Weber didn’t waste time. ‘I need to be put in contact with a cash-in-transit robber,’ he said. ‘A good one.’
Van Onselen raised his eyebrows.
‘Don’t even ask,’ Weber cautioned. ‘You don’t want to know. It’s better for both of us that you don’t know.’
Van Onselen asked anyway. ‘Does this have something to do with your wife’s disappearance?’
‘Yes,’ Weber said. ‘Now don’t ask any more questions.’
Van Onselen sat down and pointed at a visitor’s chair for Weber. Weber could see him wondering if this was a trap, some elaborate scheme by the Bar Council. But then he must have remembered the vigour with which Weber had defended him, to the extent of calling the chairman of the Bar Council a sanctimonious Bible-punching hypocrite without an ounce of mercy in his make-up.
‘I think I have what you want,’ he said, and leaned down to take a lever-arch file from his briefcase. ‘James Mazibuko,’ he said and opened the file on his desk. ‘Serial cash-in-transit robber, often a fugitive from justice, the general who does the scouting and the planning and gives the orders, but is never seen anywhere near the action. Out on bail at the moment on a charge of robbing a cash van at Ballito while out on bail for two similar offences, one of them in Cape Town.’
‘Does he speak English?’ Weber asked.
‘Better than me.’ It was said with a smile. Van Onselen’s English was of the murderous variety and had become a joke amongst the legal f
raternity after a cantankerous judge had shouted at him, ‘Mr van Onselen, I could give you a thrashing for the way you murder the English language!’
‘How good is his intelligence?’
‘He’s a very clever man, I think.’
‘No, I mean his information. He must have a network of informants about shipments’ dates and times and places and so on.’
‘Oh, I see what you mean.’
‘Well?’
‘As far as I know, and he won’t tell me everything, he has contacts within the banks’ security and also in the police and NIA.’

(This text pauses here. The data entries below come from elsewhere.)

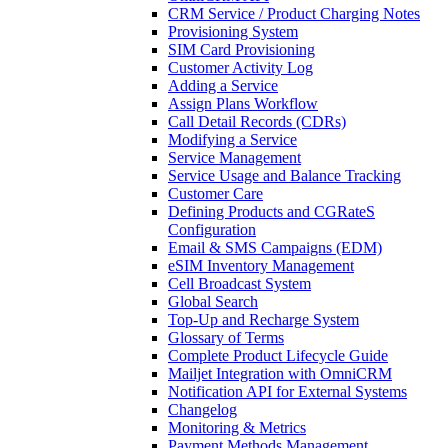
CRM Service / Product Charging Notes
Provisioning System
SIM Card Provisioning
Customer Activity Log
Adding a Service
Assign Plans Workflow
Call Detail Records (CDRs)
Modifying a Service
Service Management
Service Usage and Balance Tracking
Customer Care
Defining Products and CGRateS
Configuration
Email & SMS Campaigns (EDM)
eSIM Inventory Management
Cell Broadcast System
Global Search
Top-Up and Recharge System
Glossary of Terms
Complete Product Lifecycle Guide
Mailjet Integration with OmniCRM
Notification API for External Systems
Changelog
Monitoring & Metrics
Payment Methods Management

So the rumour he had heard was true, Weber thought. The National Intelligence Agency was staffed by erstwhile freedom fighters who were not averse to making some money on the side. It was rumoured that the section looking into organised crime was in cahoots with the cash-in-transit gangs and took a cut, a solid thirty per cent of the take, in return for providing reliable intelligence to facilitate the lifting of the money and afterwards to put the police off the scent by providing false intelligence reports.

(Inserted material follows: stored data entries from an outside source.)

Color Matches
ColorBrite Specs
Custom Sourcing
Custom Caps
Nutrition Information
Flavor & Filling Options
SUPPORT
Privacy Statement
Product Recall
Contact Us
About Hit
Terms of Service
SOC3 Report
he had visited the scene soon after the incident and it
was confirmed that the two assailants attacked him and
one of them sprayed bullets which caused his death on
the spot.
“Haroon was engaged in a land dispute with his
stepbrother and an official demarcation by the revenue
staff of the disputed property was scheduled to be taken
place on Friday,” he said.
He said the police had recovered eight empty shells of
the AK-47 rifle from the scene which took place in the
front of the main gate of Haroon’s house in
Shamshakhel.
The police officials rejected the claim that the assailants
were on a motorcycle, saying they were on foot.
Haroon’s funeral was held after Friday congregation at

‘He should do,’ Weber said and stood up.
‘What’s in it for James?’ Van Onselen wanted to know. ‘He’s going to ask me.’
‘You may tell him that I’ll defend him free of charge on every one of the charges he currently faces.’
‘That might do it,’ Van Onselen said. ‘He’s never had senior counsel on his side. On the prosecuting side, often, but not on the defence team. As you know, the judges here just don’t take me seriously.’

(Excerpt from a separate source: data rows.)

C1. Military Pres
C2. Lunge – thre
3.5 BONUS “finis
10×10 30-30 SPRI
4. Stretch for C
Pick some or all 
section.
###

Weber stopped at the door. ‘I need to see him sooner rather than later. And you’ll have to set it up so that he comes to see me with a proper brief from a proper firm of attorneys. After that, you and the attorney stay well out of it.’
Van Onselen made a last effort. ‘You’re not going to tell me anything about it, are you?’
‘No, because if I do, you will get struck off.’ Weber closed the door behind him before Van Onselen could respond. ‘Both of us,’ he said softly to himself.